また、次郎の人間くささを語るエピソードにも事欠かない。サンフランシスコ講和条約で吉田茂が差し出されたペンで書名するのではなく自身のペンでサインをした際、その日本の決意を示した心意気に「そうだ、じいさん、よくやった!」と両目に涙を溜めたこと。米国からの帰途、経由地のハワイで子供たちへのお土産にアイスクリームを買った際、同行者に日本に着く前に溶けてしまうと揶揄されると、「馬鹿野郎! こういう気を遣うものを買って帰ってやるから値打ちがあるんじゃないか」とムキになったこと。次郎自身、戦後すっかり自信を失ってしまった日本人に対する“うるさ方”を買って出たとのことだが、こうした微笑ましい姿からは、タフネゴシエーターというより、近所の雷親父という感じがして親近感が湧くのを禁じ得ない。

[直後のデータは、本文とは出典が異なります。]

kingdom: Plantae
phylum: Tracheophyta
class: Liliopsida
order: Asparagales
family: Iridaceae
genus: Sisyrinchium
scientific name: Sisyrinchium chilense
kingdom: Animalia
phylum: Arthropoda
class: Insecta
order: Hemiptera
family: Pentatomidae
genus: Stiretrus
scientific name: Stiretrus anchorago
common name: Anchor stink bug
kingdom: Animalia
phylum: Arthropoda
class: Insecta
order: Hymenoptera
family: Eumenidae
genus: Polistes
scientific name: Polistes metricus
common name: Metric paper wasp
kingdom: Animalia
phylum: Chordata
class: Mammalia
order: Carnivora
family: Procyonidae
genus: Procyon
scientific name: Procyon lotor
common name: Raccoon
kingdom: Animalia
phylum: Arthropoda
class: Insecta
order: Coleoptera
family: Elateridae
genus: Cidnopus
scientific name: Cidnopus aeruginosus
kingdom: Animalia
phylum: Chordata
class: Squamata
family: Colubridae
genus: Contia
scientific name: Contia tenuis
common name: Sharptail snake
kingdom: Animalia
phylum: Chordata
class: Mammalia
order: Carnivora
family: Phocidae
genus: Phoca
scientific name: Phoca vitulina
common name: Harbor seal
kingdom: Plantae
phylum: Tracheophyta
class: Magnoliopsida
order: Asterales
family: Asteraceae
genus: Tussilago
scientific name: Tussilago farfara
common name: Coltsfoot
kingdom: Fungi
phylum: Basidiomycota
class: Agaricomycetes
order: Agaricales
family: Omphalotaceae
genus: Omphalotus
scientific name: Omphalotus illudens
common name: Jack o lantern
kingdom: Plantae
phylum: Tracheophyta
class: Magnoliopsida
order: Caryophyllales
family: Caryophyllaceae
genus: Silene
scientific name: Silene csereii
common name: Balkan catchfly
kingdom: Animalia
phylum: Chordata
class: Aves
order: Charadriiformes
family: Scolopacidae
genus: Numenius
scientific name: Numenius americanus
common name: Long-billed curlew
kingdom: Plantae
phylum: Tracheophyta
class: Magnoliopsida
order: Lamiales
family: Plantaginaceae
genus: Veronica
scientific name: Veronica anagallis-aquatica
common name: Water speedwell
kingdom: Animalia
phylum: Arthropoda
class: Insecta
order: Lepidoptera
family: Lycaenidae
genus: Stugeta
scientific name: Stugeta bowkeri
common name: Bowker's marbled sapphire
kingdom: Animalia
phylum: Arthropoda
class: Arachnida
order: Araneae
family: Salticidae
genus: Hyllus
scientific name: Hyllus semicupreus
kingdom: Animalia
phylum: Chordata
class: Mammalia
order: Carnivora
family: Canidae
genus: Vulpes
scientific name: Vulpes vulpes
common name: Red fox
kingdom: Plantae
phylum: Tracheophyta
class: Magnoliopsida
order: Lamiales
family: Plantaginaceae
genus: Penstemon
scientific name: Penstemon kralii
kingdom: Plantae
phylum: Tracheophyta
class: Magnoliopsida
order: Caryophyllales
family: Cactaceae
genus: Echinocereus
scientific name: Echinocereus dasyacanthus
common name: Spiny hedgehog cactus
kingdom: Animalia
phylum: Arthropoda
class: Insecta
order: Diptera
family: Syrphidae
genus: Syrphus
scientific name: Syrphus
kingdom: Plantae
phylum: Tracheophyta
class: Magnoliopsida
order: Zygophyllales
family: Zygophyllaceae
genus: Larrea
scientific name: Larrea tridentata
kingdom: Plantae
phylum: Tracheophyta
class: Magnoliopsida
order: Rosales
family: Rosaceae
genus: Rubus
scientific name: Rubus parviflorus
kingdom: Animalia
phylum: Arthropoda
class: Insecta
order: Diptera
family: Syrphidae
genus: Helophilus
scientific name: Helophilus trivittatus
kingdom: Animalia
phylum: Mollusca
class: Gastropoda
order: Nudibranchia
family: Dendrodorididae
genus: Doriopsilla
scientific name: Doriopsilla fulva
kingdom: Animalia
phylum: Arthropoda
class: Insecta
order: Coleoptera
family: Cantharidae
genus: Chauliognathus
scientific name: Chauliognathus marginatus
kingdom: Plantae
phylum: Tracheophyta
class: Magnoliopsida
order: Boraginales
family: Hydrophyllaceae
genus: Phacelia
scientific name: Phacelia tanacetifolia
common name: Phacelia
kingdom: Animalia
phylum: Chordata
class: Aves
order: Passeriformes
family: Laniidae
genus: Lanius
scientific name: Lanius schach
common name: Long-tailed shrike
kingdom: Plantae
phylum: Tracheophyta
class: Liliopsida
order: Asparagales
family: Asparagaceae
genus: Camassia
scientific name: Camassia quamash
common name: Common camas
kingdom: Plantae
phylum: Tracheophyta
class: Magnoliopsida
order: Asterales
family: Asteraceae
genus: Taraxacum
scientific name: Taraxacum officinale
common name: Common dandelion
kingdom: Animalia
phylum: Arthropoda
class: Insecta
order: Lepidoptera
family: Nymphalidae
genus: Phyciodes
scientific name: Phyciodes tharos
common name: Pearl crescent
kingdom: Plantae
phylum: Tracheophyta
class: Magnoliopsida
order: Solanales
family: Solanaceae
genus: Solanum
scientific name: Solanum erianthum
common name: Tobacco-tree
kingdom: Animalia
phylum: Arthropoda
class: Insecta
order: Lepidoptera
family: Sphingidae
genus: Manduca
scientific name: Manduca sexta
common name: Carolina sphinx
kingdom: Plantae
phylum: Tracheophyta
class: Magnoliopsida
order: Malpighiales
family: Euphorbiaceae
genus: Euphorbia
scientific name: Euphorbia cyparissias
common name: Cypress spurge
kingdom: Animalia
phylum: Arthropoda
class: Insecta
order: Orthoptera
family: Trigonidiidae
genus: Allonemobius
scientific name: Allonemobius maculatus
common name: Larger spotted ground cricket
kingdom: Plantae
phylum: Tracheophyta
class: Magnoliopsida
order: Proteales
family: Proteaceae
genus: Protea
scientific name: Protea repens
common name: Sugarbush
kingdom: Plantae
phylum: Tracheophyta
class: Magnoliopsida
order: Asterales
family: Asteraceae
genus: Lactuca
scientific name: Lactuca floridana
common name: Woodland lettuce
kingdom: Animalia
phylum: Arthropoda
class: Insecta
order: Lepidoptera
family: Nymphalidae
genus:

「プリンシパルを持って生きていれば、人生に迷うことはない。プリンシパルに沿って突き進んでいけばいいからだ。そこには後悔もないだろう」。英国紳士然と生きた次郎はダンディズムの権化としてその人生を全うした。この決して教科書に出て来ることのない人物が、戦後、日本の国柄を決定する憲法制定の場でいかに闘ったか。憲法改正論議が喧しくなってきた昨今だからこそ、彼の生き様を知り、彼の追い求めたものが何だったのかに思いを馳せることはいい機会になるだろう。
なお、本書は次郎個人の生涯にとどまらず、妻の正子や吉田茂、近衛文麿、マッカーサー、ケーディスらの脇役たちも粗略に扱われず、後日談までしっかりと描かれているところに注目したい。特に、日本で次郎に「してやられた」ケーディスが、失意のうちに帰国し、その十数年後に日本でつくった愛人と再会するシーンなどは映画顔負けのドラマティックな展開で、私などは思わず身を乗り出しながら読み込んでいた。やはり人の人生は作り話ではない。次郎の波瀾万丈に過ぎた一生も、こうした人と人との劇的な衝突によって成し遂げられたもの。本書を単なる歴史書として読むにはあまりにもったいなさ過ぎる。